_WHAT YOU NEED TO DO_
From the records below, set down exactly the lines starting with the line that contains "Other, pp.39-46, 2003" and going on through the line that contains "Other, pp.86-94, 1997". Nothing else is wanted.

_MATERIAL FOR THE TASK_
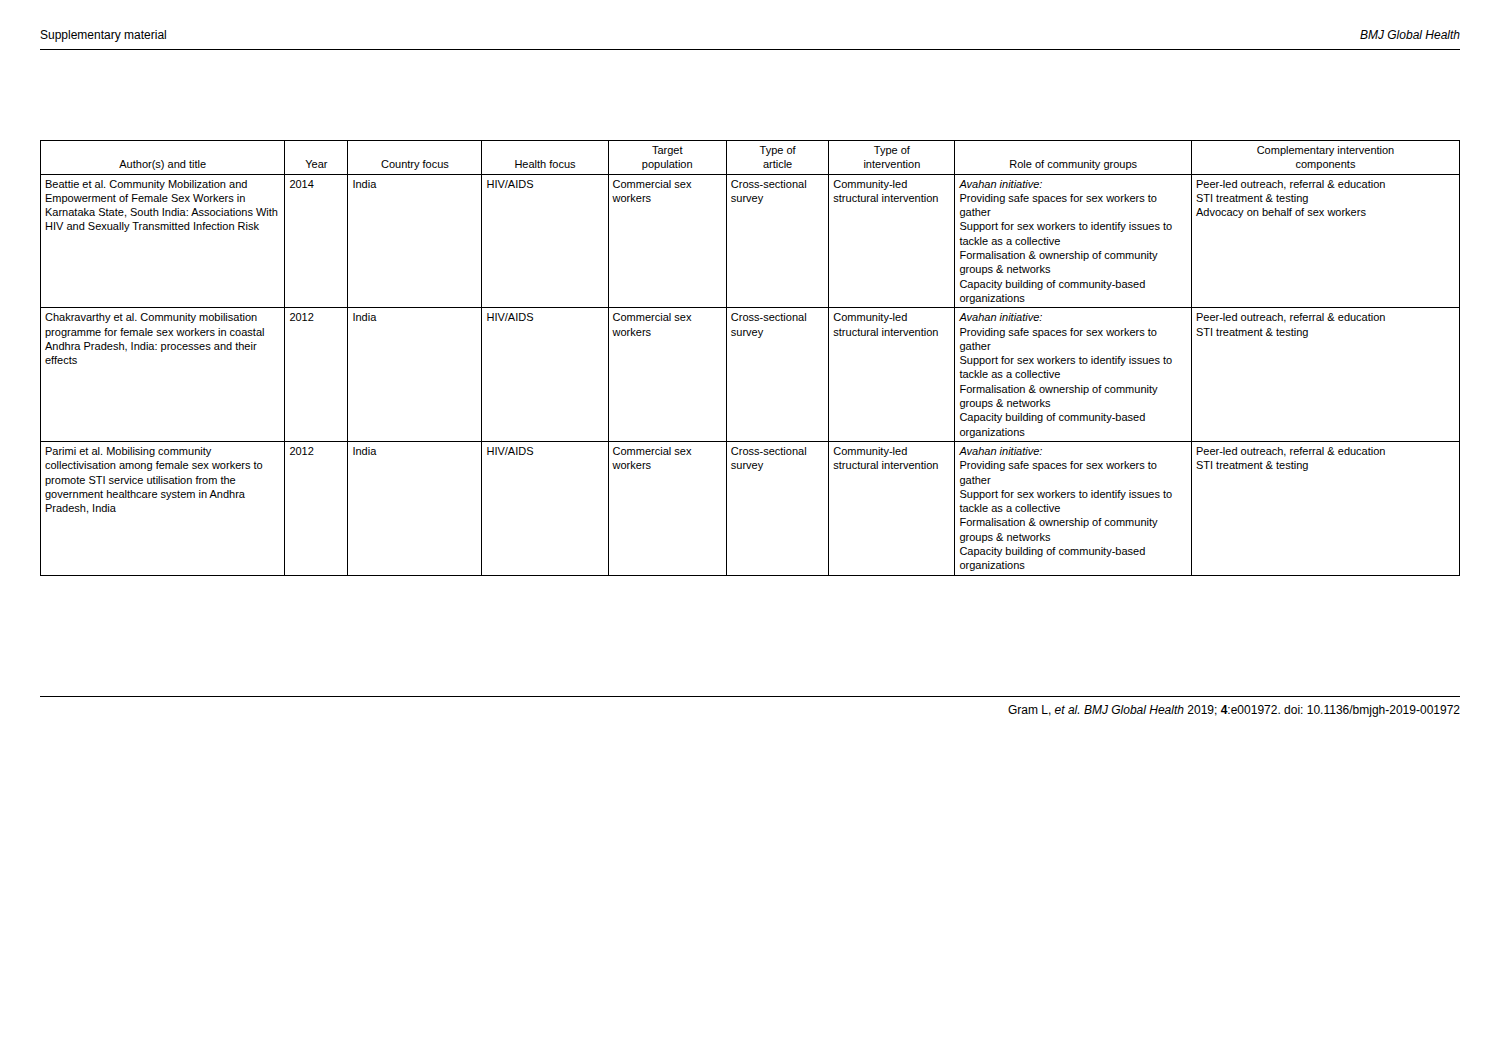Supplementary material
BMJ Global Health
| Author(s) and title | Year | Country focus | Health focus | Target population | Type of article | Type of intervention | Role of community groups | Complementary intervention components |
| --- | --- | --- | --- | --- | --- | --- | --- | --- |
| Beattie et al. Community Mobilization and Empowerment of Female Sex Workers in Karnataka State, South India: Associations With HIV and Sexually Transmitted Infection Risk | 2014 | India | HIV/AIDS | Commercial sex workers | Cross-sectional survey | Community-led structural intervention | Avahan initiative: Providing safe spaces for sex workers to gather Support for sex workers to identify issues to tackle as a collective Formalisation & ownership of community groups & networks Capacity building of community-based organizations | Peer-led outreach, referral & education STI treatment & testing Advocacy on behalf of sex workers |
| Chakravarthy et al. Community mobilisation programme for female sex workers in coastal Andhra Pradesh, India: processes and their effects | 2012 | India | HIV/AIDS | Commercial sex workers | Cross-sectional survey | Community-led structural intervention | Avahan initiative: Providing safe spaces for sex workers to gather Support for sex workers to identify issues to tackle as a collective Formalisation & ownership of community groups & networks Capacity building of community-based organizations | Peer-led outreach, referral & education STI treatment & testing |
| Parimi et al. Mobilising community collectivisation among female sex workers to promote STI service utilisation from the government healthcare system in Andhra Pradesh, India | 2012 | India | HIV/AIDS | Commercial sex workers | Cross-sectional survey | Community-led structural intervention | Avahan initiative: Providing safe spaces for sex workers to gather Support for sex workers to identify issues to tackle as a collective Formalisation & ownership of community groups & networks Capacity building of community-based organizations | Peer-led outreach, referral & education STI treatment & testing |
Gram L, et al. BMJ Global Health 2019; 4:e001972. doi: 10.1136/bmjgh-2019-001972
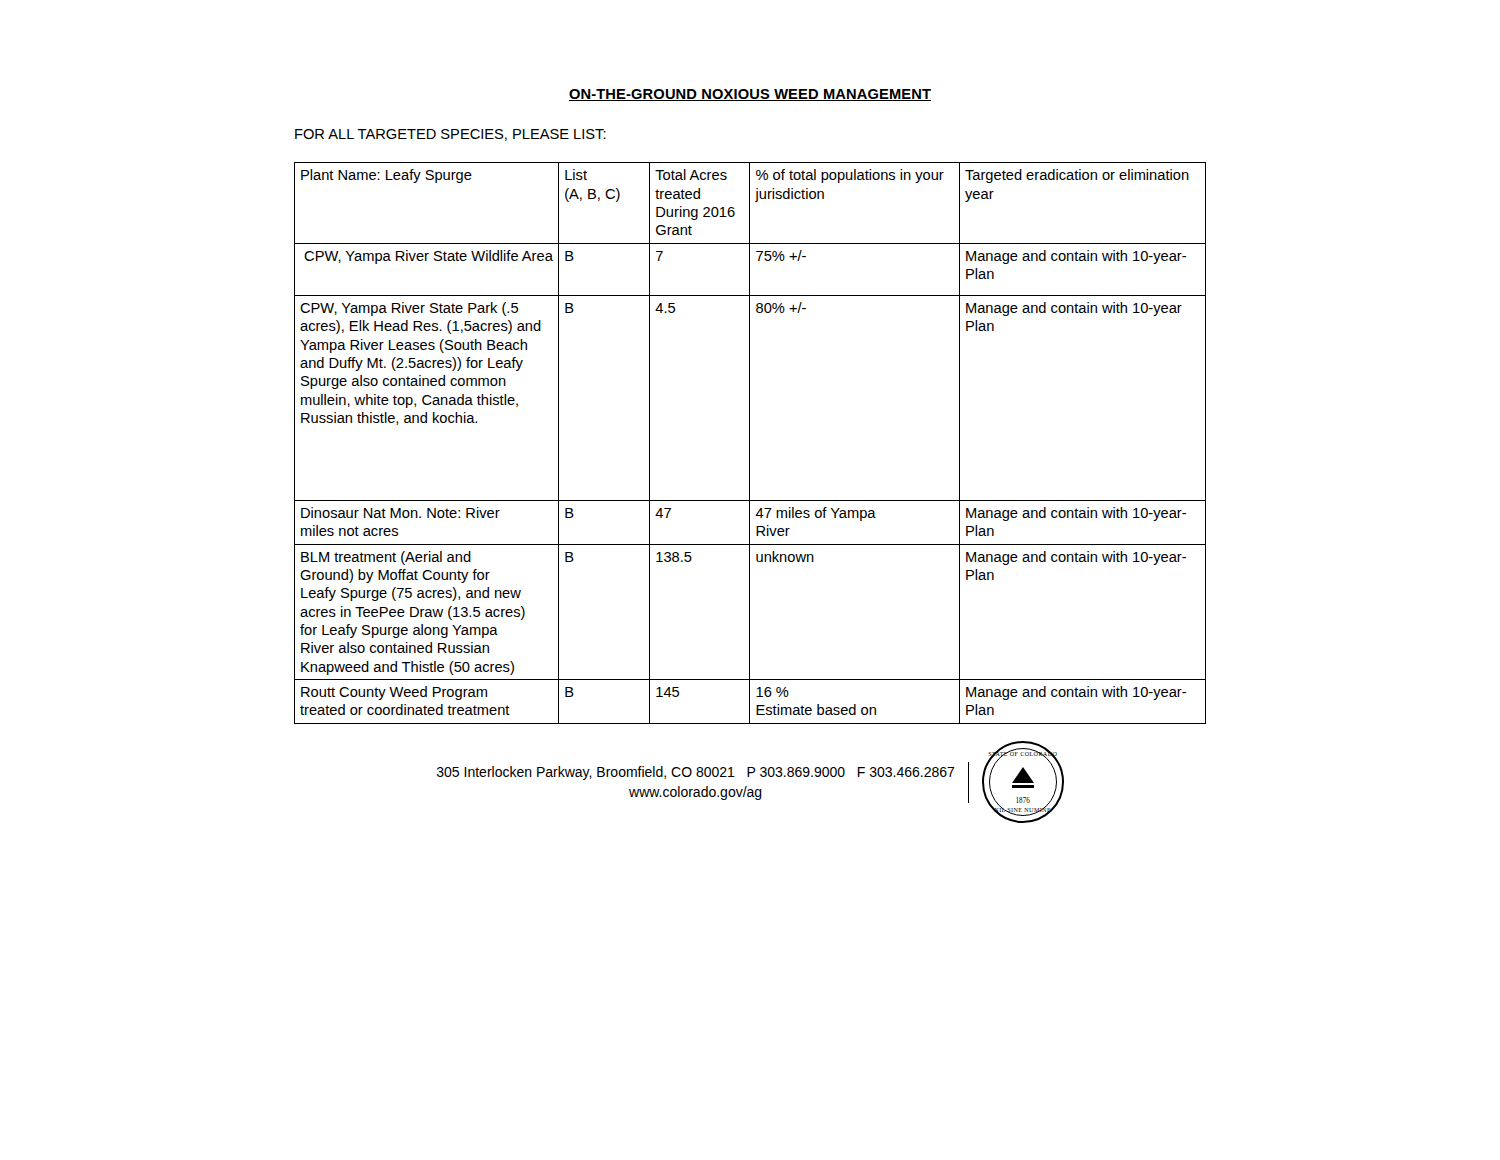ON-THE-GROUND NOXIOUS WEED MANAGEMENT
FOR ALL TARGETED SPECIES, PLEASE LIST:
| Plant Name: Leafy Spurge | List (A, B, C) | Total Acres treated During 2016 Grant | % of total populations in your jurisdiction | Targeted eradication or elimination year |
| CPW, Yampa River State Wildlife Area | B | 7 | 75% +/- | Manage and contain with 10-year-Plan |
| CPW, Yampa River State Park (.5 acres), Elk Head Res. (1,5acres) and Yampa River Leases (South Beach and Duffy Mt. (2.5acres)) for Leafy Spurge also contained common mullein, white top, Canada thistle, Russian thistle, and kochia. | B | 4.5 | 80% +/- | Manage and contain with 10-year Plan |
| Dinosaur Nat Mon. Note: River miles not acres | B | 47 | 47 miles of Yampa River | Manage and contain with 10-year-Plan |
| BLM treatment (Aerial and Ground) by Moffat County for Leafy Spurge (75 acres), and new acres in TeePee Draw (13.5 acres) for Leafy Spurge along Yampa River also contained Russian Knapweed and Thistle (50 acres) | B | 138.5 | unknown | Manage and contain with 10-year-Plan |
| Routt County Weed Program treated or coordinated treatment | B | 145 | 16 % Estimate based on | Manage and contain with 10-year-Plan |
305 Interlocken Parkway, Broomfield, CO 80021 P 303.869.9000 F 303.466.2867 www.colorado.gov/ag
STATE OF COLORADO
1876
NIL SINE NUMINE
...
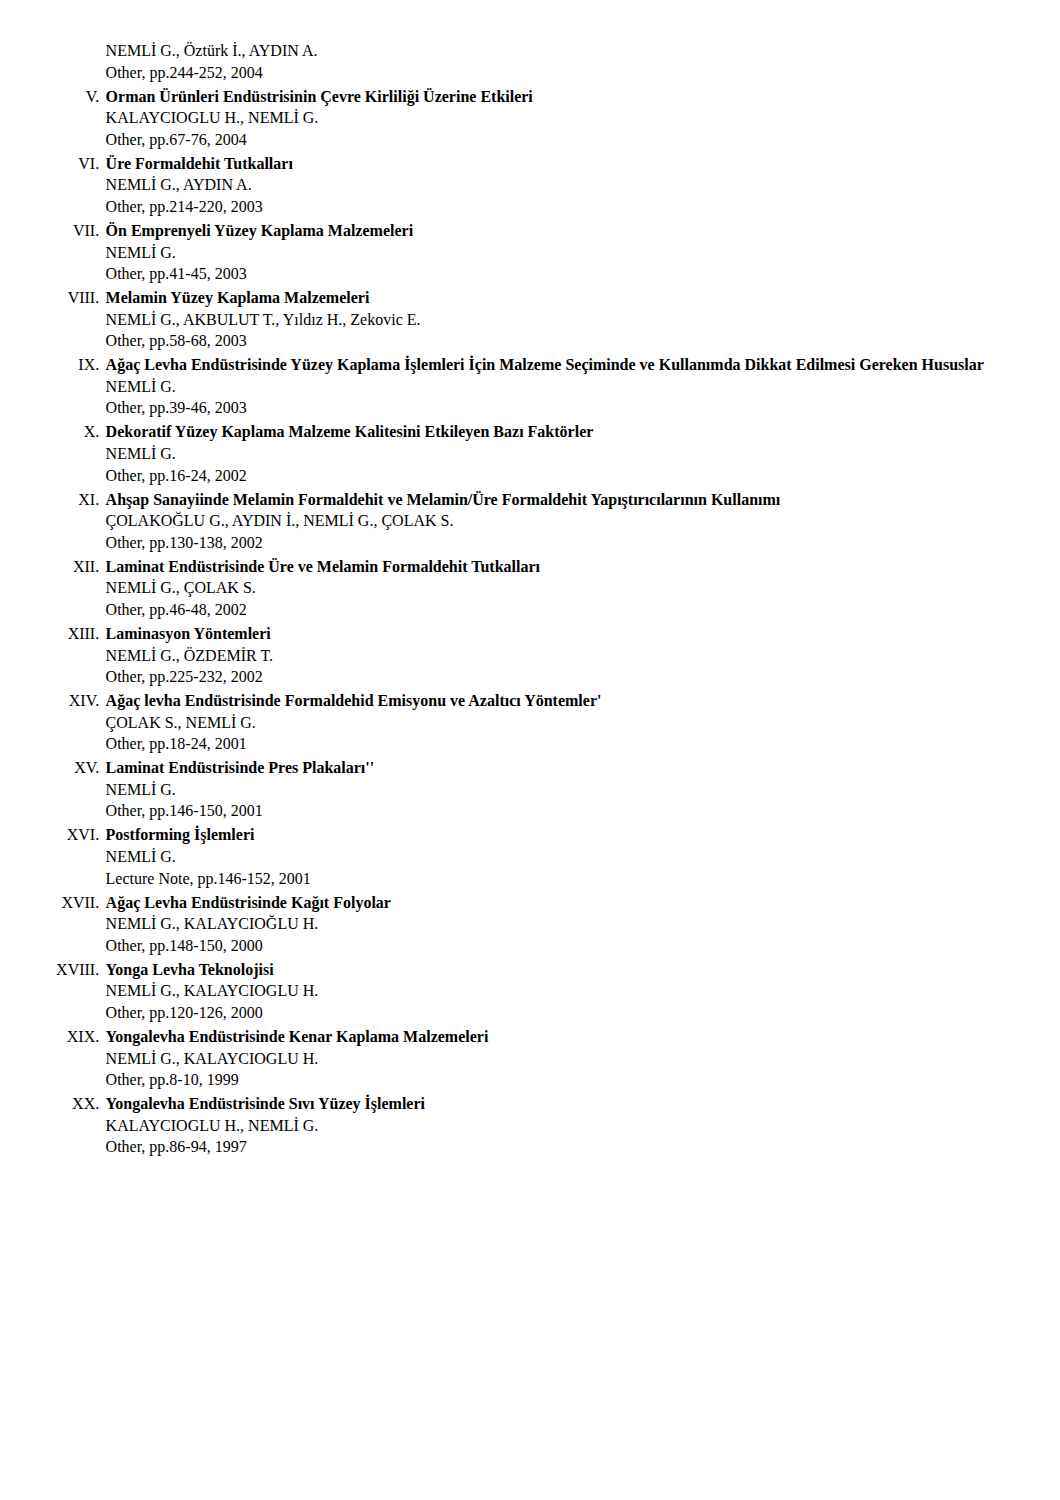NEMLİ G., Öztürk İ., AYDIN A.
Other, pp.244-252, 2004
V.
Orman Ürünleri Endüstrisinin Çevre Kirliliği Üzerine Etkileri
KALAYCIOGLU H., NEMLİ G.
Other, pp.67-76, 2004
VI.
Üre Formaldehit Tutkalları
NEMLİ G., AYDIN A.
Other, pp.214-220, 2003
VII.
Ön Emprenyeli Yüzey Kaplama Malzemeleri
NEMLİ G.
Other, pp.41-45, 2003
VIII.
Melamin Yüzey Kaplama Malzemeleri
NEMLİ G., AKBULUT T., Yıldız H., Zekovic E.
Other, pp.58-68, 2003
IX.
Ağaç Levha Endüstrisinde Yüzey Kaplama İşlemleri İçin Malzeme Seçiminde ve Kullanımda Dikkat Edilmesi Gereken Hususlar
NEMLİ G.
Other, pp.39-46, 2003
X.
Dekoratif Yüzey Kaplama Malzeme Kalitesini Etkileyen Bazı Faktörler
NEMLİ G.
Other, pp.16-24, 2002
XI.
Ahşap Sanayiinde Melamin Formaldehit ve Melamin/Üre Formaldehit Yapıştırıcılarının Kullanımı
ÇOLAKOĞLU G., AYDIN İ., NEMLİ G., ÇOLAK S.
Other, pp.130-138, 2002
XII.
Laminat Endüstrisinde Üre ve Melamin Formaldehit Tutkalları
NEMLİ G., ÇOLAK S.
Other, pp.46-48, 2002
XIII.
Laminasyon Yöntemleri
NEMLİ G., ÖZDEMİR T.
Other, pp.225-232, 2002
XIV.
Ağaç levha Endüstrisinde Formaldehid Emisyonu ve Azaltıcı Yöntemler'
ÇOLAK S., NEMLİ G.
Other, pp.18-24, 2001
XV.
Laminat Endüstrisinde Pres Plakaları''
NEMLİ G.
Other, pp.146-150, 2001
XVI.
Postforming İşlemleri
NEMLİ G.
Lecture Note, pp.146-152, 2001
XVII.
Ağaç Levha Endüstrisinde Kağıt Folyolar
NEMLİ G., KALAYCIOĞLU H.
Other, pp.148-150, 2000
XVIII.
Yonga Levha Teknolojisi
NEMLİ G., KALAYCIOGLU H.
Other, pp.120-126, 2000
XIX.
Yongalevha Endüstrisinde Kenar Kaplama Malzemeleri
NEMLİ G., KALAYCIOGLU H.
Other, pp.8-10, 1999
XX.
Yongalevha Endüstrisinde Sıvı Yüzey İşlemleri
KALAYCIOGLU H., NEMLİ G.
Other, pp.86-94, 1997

_EXERCISE SOLUTION_
Other, pp.39-46, 2003
X.
Dekoratif Yüzey Kaplama Malzeme Kalitesini Etkileyen Bazı Faktörler
NEMLİ G.
Other, pp.16-24, 2002
XI.
Ahşap Sanayiinde Melamin Formaldehit ve Melamin/Üre Formaldehit Yapıştırıcılarının Kullanımı
ÇOLAKOĞLU G., AYDIN İ., NEMLİ G., ÇOLAK S.
Other, pp.130-138, 2002
XII.
Laminat Endüstrisinde Üre ve Melamin Formaldehit Tutkalları
NEMLİ G., ÇOLAK S.
Other, pp.46-48, 2002
XIII.
Laminasyon Yöntemleri
NEMLİ G., ÖZDEMİR T.
Other, pp.225-232, 2002
XIV.
Ağaç levha Endüstrisinde Formaldehid Emisyonu ve Azaltıcı Yöntemler'
ÇOLAK S., NEMLİ G.
Other, pp.18-24, 2001
XV.
Laminat Endüstrisinde Pres Plakaları''
NEMLİ G.
Other, pp.146-150, 2001
XVI.
Postforming İşlemleri
NEMLİ G.
Lecture Note, pp.146-152, 2001
XVII.
Ağaç Levha Endüstrisinde Kağıt Folyolar
NEMLİ G., KALAYCIOĞLU H.
Other, pp.148-150, 2000
XVIII.
Yonga Levha Teknolojisi
NEMLİ G., KALAYCIOGLU H.
Other, pp.120-126, 2000
XIX.
Yongalevha Endüstrisinde Kenar Kaplama Malzemeleri
NEMLİ G., KALAYCIOGLU H.
Other, pp.8-10, 1999
XX.
Yongalevha Endüstrisinde Sıvı Yüzey İşlemleri
KALAYCIOGLU H., NEMLİ G.
Other, pp.86-94, 1997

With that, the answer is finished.